[Work instructions] Give again, word for word, every line in the entries below from the line with "left hip: (338, 279)" up to and including the line with "left knee: (340, 302)", and no other line.

[Record extracts]
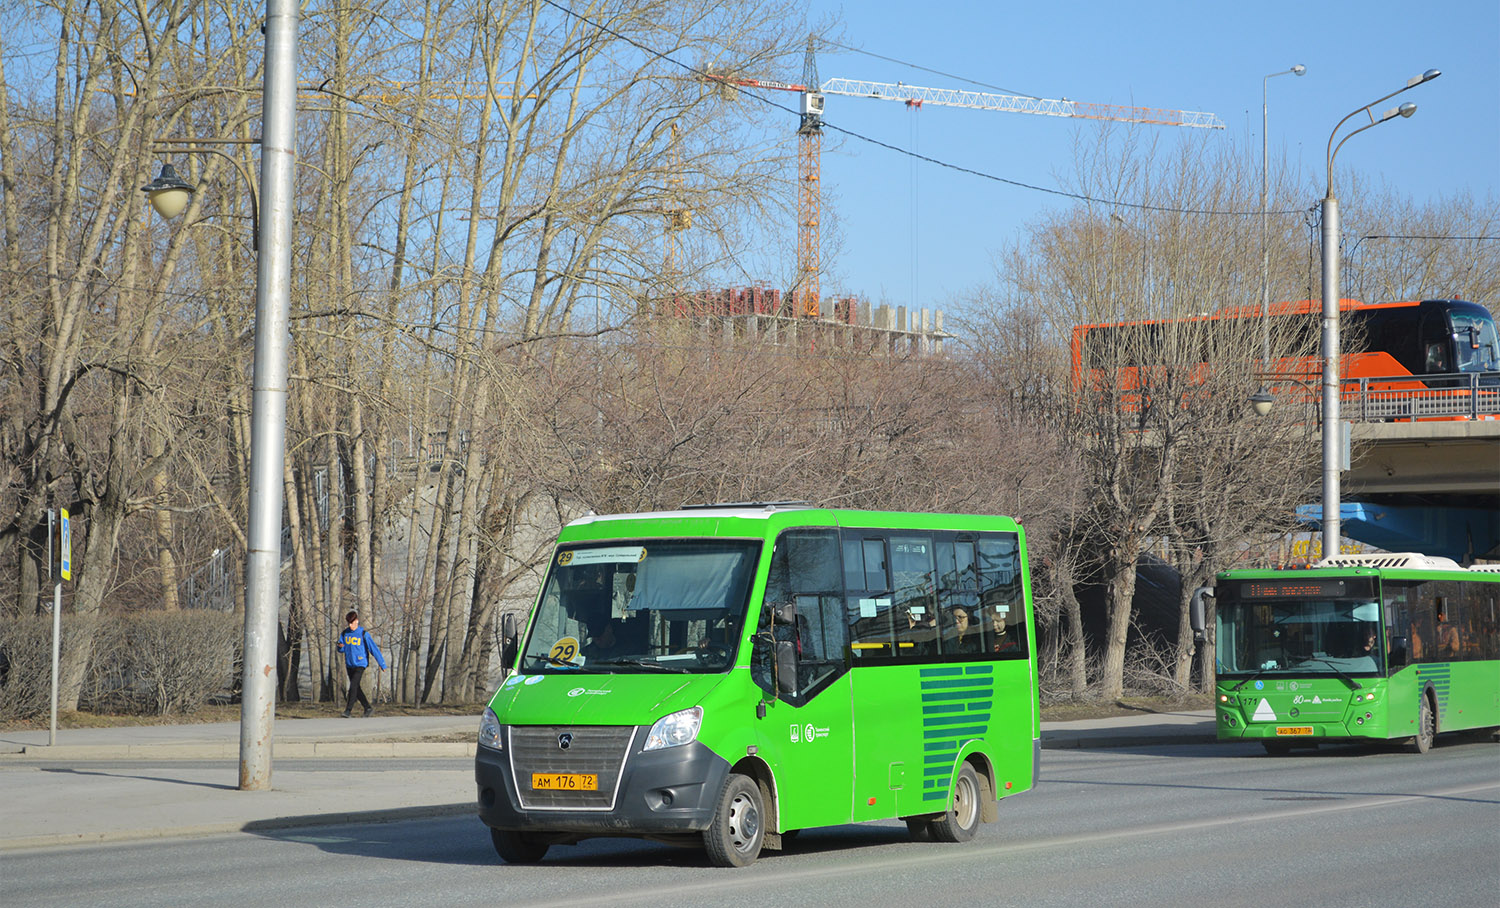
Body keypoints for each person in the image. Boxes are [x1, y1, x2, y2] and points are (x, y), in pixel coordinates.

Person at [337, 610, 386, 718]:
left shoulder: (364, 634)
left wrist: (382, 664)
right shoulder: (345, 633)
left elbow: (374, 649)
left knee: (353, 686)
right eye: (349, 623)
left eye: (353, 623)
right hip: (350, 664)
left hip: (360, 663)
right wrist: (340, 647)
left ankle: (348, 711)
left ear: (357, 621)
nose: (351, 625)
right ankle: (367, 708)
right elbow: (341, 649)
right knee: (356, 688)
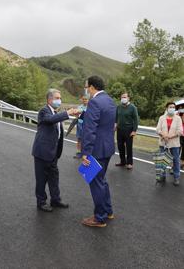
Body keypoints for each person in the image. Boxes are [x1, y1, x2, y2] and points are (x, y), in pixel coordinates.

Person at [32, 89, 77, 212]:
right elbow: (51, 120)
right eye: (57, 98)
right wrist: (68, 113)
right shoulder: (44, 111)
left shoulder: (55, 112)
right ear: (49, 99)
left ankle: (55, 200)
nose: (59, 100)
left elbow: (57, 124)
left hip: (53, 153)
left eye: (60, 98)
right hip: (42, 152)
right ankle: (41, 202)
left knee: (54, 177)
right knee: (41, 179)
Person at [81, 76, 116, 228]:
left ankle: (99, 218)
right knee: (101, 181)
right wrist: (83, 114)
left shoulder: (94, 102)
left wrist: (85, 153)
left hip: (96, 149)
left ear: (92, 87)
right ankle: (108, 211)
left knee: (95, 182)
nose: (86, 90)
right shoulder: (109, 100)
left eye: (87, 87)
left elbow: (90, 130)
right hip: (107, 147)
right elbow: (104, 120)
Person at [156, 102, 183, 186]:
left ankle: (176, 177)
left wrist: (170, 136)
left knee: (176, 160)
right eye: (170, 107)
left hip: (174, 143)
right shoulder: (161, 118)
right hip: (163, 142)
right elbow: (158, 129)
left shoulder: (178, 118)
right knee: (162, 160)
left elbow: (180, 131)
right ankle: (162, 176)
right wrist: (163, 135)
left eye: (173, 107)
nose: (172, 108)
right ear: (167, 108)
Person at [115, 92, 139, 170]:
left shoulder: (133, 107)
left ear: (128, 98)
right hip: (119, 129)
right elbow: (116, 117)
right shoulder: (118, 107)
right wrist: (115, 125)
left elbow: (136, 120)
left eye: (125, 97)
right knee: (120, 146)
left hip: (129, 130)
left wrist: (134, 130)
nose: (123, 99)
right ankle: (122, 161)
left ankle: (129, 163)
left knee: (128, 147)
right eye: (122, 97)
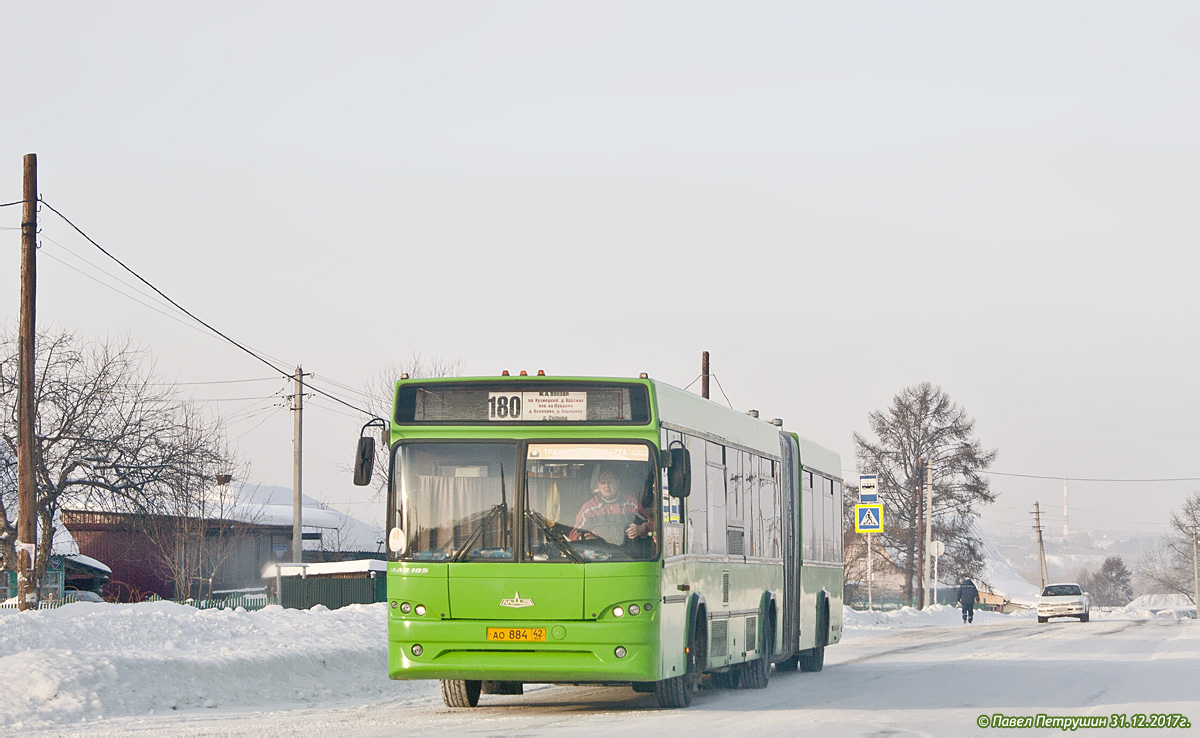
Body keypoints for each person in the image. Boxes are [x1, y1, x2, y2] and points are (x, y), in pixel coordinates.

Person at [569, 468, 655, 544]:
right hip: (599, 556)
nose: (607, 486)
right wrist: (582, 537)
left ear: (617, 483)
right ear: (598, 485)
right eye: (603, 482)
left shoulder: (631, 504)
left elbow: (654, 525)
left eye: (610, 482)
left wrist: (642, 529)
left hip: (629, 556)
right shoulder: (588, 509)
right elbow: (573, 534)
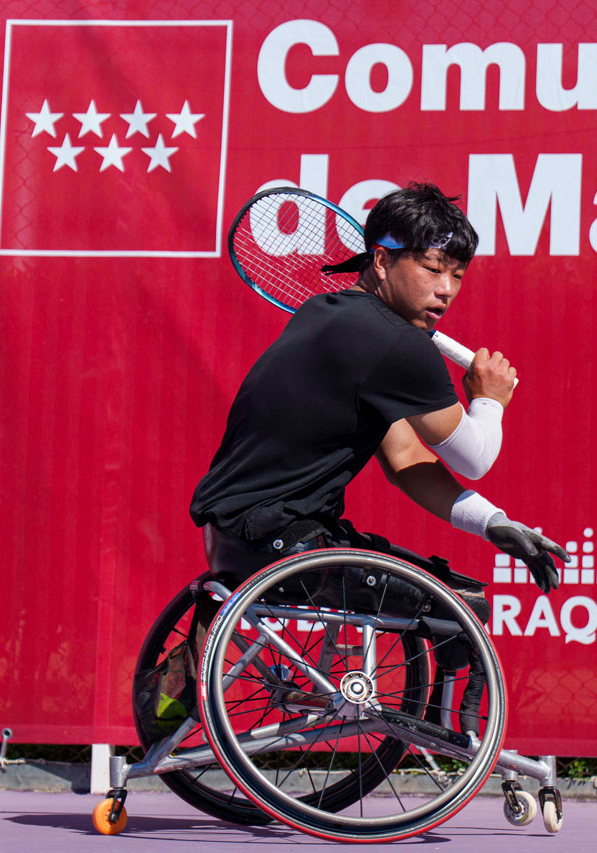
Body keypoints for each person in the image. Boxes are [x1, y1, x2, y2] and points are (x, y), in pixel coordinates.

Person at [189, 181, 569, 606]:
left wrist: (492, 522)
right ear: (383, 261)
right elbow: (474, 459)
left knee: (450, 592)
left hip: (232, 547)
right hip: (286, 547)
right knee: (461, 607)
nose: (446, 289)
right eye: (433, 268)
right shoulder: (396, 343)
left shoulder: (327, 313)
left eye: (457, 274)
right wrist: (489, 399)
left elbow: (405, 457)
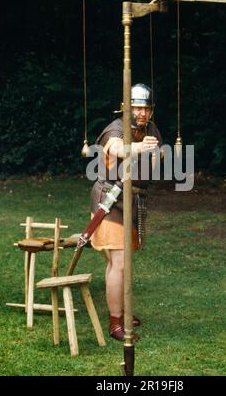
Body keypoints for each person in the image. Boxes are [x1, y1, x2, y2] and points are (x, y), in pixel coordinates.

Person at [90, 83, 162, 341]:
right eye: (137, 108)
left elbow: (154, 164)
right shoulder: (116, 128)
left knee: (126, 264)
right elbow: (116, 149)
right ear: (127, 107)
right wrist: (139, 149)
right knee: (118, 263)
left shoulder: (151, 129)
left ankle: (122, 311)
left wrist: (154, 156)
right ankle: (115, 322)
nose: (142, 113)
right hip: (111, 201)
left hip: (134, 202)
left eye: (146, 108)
...
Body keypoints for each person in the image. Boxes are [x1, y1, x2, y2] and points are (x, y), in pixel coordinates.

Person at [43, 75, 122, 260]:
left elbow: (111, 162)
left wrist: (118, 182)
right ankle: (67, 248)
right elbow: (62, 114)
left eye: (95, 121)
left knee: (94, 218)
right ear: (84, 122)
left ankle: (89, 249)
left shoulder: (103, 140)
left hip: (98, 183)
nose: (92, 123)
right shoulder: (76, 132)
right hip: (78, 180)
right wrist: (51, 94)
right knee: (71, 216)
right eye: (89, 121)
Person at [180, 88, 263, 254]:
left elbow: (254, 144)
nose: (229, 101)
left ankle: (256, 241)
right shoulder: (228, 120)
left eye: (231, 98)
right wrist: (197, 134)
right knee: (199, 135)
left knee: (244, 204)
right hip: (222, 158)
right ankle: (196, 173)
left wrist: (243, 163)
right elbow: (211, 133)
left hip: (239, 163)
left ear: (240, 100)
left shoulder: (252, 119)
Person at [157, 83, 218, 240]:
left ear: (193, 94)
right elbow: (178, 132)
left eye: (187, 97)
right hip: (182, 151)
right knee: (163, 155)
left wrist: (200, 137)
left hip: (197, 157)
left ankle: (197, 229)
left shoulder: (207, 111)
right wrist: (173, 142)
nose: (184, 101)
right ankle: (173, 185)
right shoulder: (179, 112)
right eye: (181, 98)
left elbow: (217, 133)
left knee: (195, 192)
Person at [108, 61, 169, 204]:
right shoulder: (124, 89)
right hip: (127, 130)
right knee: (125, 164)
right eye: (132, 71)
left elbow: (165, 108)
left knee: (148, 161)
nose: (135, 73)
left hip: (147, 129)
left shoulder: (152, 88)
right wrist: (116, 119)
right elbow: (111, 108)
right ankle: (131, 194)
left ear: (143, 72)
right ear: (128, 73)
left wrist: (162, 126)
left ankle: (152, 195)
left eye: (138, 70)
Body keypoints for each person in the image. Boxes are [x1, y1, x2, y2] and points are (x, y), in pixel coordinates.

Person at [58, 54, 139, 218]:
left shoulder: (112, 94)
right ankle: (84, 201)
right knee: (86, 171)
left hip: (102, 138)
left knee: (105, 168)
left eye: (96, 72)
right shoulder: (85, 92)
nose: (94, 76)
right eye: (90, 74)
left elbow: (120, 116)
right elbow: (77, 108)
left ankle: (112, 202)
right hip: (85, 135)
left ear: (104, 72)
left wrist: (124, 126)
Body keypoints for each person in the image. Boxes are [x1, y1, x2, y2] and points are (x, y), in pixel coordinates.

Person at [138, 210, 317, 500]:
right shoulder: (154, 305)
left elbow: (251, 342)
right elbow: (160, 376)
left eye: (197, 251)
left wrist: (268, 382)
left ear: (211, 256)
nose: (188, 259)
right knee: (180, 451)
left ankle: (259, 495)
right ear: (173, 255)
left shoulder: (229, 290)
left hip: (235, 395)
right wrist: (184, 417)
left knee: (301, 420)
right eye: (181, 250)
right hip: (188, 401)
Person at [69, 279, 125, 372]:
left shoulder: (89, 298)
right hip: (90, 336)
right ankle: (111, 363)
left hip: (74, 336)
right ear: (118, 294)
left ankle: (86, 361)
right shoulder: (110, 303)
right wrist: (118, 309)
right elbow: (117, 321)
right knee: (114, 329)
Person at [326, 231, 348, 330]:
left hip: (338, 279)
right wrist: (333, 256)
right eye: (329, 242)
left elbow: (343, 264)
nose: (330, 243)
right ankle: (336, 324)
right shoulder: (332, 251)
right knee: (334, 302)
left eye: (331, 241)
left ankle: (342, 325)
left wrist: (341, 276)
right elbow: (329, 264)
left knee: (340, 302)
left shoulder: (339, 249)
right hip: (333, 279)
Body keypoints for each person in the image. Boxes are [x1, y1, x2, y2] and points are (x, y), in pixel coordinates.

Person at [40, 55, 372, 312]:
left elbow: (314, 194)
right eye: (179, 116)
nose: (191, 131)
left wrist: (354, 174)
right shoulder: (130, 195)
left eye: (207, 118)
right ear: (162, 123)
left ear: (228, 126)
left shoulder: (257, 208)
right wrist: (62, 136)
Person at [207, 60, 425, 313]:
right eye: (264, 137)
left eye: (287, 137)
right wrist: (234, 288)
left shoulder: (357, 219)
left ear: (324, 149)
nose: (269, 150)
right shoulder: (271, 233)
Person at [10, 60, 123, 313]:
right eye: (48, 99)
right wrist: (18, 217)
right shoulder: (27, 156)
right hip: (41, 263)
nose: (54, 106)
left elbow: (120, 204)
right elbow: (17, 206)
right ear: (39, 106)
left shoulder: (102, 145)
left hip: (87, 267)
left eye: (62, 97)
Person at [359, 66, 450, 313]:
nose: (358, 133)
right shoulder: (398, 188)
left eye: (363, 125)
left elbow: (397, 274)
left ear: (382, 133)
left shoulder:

[Response to the task]
left hip: (338, 279)
right wrist: (333, 256)
right eye: (329, 242)
left elbow: (343, 264)
nose: (330, 243)
right ankle: (336, 324)
right shoulder: (332, 251)
right knee: (334, 302)
left eye: (331, 241)
left ankle: (342, 325)
left wrist: (341, 276)
right elbow: (329, 264)
left knee: (340, 302)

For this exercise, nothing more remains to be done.